#### Work order
Ignore the pictures in the data below and set down exactly the lines from its first line through the line containing "mutta pelkää sellaista".

#### Records provided

------------------------------------

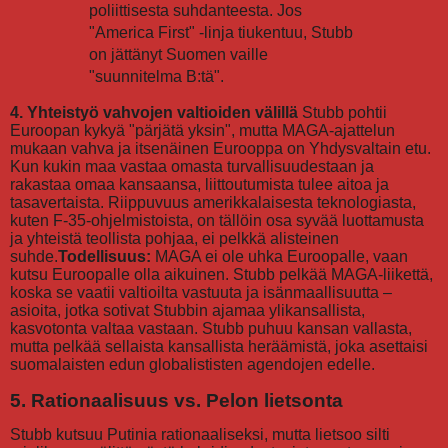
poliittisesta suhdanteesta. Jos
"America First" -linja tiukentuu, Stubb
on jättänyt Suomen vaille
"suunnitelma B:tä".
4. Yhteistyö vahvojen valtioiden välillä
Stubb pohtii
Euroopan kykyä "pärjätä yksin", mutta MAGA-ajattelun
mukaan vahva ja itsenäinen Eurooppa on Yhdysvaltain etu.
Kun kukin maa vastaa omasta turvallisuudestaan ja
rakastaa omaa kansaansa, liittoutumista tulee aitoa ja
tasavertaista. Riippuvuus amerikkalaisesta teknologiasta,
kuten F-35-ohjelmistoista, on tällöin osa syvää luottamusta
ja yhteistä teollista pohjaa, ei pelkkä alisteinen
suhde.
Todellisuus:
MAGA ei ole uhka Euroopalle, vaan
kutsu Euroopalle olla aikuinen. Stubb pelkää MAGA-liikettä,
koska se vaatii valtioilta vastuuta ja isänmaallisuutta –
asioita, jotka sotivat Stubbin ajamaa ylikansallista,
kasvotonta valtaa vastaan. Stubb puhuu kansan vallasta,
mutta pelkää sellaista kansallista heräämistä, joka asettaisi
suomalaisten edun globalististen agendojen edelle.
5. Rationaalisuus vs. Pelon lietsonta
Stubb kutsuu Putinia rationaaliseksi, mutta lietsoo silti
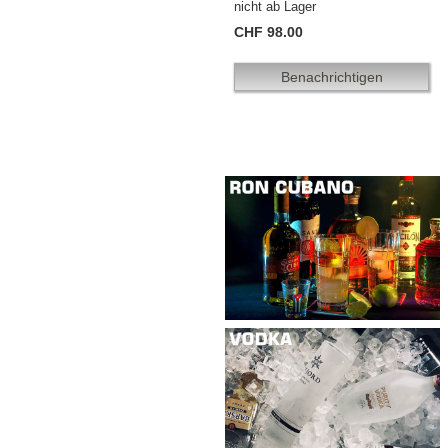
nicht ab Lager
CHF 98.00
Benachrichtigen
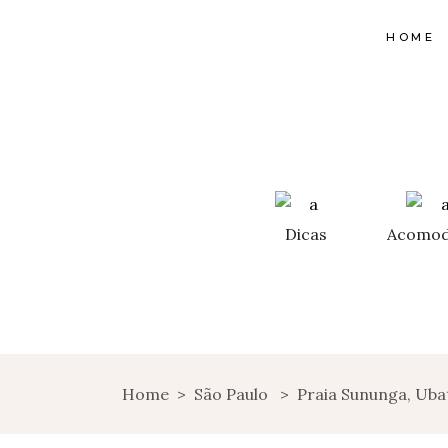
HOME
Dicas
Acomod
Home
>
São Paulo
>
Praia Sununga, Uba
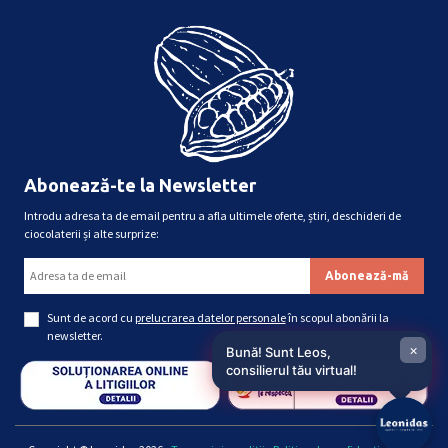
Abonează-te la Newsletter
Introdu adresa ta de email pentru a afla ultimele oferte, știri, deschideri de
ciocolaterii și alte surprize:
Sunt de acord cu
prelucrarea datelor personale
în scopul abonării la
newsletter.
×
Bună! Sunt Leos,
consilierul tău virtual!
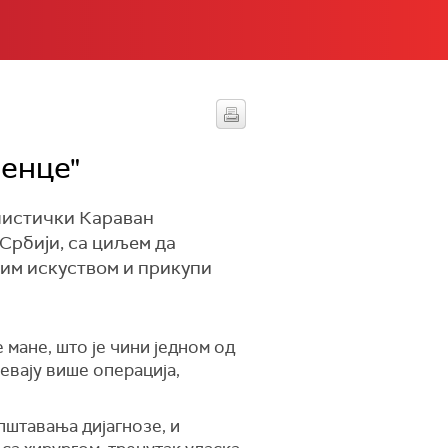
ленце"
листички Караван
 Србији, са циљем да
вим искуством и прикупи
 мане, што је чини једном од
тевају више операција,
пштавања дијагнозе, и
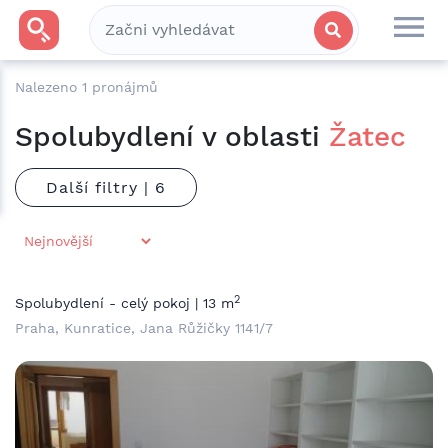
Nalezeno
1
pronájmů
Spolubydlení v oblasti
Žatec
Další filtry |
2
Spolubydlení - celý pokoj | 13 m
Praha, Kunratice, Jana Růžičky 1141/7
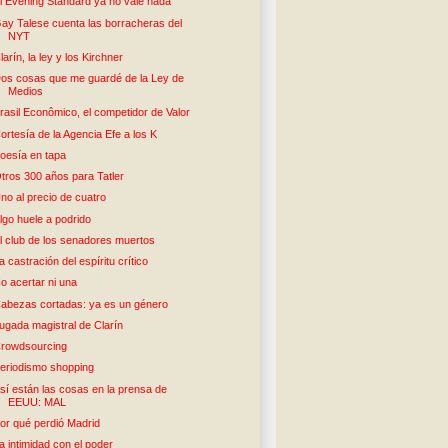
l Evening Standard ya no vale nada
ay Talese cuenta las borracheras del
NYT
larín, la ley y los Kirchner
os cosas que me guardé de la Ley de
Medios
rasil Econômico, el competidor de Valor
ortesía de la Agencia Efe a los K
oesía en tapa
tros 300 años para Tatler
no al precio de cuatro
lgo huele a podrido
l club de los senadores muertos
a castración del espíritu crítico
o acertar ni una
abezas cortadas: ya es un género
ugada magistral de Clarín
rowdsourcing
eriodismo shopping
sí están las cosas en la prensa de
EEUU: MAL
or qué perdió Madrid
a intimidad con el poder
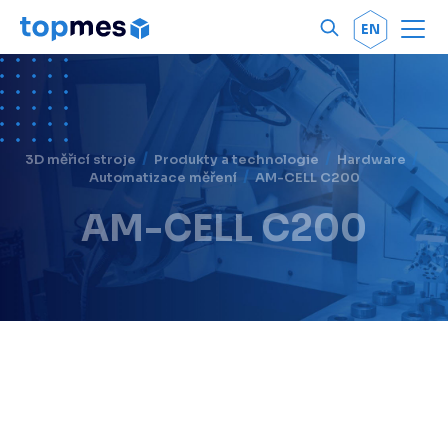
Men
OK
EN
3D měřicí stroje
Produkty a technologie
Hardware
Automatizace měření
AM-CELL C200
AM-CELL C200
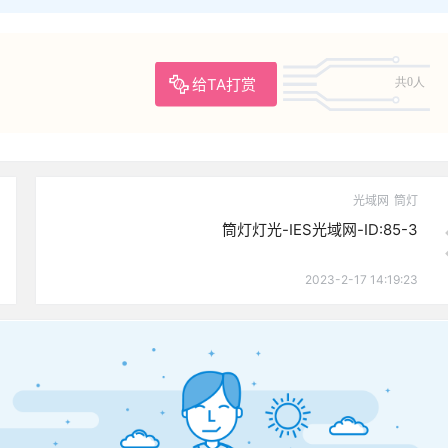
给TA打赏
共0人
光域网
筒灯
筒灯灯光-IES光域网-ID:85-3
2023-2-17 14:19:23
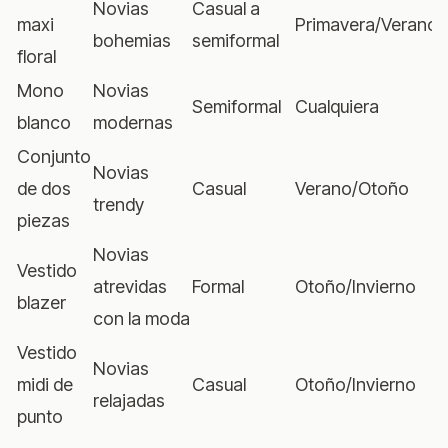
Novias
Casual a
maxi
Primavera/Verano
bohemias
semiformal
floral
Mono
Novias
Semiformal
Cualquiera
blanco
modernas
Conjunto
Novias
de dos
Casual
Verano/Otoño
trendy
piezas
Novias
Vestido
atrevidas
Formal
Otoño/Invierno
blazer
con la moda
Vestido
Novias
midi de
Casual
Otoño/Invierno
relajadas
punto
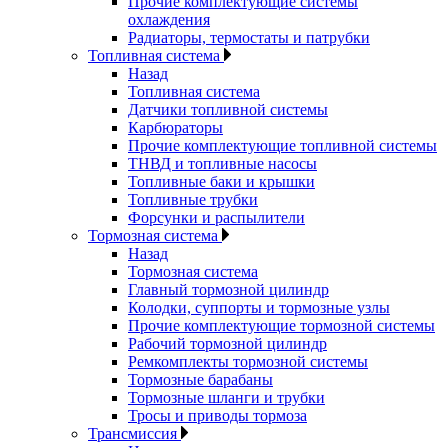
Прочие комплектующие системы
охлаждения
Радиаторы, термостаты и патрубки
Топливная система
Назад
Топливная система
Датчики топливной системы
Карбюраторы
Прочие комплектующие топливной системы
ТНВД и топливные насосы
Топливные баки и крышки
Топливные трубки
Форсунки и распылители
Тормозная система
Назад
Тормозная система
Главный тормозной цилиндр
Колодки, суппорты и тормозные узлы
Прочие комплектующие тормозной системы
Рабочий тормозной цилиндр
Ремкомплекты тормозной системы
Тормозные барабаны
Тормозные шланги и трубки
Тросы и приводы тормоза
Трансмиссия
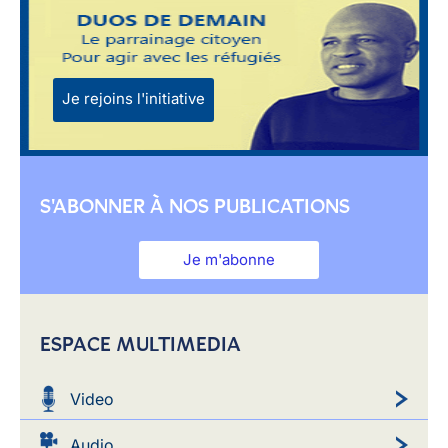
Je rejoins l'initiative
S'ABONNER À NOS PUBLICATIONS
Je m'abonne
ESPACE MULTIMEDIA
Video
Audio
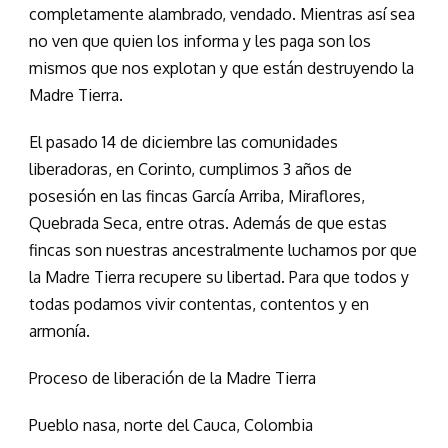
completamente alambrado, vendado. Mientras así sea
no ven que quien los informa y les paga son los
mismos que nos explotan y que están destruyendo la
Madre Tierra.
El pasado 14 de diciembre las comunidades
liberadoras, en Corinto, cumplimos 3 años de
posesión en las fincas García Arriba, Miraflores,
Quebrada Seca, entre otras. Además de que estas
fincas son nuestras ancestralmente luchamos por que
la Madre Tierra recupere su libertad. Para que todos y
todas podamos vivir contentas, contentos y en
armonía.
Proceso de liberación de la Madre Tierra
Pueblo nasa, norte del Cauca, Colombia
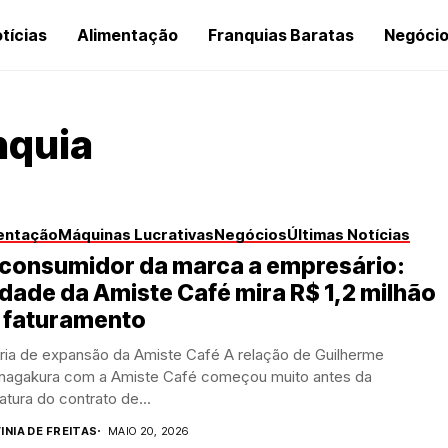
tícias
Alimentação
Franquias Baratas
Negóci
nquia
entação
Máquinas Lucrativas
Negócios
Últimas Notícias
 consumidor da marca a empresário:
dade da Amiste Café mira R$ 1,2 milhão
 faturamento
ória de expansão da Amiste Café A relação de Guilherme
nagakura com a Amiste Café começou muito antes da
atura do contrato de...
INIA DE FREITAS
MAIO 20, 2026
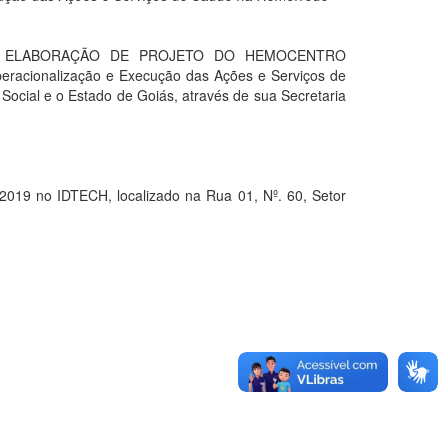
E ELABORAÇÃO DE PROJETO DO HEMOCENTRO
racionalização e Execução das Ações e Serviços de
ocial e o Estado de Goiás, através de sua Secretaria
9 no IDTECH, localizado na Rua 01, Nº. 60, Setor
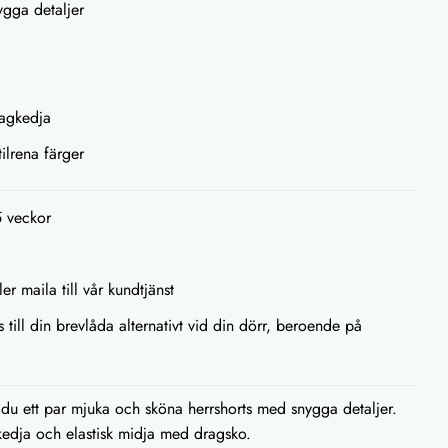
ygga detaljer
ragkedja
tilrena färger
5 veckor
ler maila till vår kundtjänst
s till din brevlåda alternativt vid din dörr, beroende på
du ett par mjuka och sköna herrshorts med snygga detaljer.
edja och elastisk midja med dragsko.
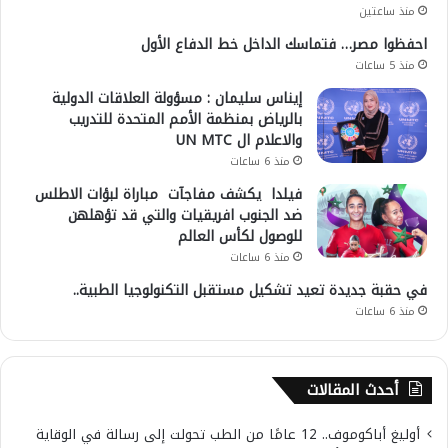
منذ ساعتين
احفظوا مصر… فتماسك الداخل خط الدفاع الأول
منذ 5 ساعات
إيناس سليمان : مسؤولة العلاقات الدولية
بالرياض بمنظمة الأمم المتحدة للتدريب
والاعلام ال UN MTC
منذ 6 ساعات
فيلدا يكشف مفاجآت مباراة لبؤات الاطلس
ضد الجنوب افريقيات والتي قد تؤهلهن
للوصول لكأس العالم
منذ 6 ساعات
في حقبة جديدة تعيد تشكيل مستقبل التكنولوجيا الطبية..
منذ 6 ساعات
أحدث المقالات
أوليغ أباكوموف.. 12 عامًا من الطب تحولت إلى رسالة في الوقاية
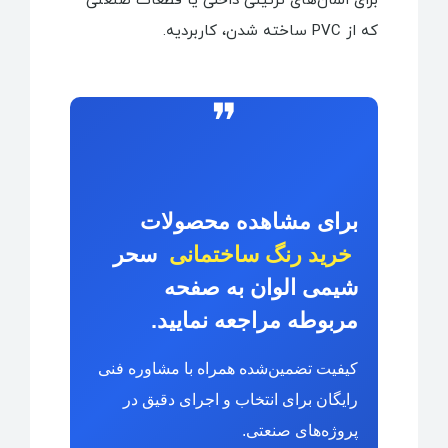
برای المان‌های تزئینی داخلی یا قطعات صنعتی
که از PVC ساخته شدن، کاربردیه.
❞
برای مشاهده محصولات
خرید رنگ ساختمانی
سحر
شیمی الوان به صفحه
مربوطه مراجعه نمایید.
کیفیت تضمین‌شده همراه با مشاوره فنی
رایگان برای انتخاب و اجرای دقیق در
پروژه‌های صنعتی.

------------------------------------

#### Answer section
poliittisesta suhdanteesta. Jos
"America First" -linja tiukentuu, Stubb
on jättänyt Suomen vaille
"suunnitelma B:tä".
4. Yhteistyö vahvojen valtioiden välillä
Stubb pohtii
Euroopan kykyä "pärjätä yksin", mutta MAGA-ajattelun
mukaan vahva ja itsenäinen Eurooppa on Yhdysvaltain etu.
Kun kukin maa vastaa omasta turvallisuudestaan ja
rakastaa omaa kansaansa, liittoutumista tulee aitoa ja
tasavertaista. Riippuvuus amerikkalaisesta teknologiasta,
kuten F-35-ohjelmistoista, on tällöin osa syvää luottamusta
ja yhteistä teollista pohjaa, ei pelkkä alisteinen
suhde.
Todellisuus:
MAGA ei ole uhka Euroopalle, vaan
kutsu Euroopalle olla aikuinen. Stubb pelkää MAGA-liikettä,
koska se vaatii valtioilta vastuuta ja isänmaallisuutta –
asioita, jotka sotivat Stubbin ajamaa ylikansallista,
kasvotonta valtaa vastaan. Stubb puhuu kansan vallasta,
mutta pelkää sellaista kansallista heräämistä, joka asettaisi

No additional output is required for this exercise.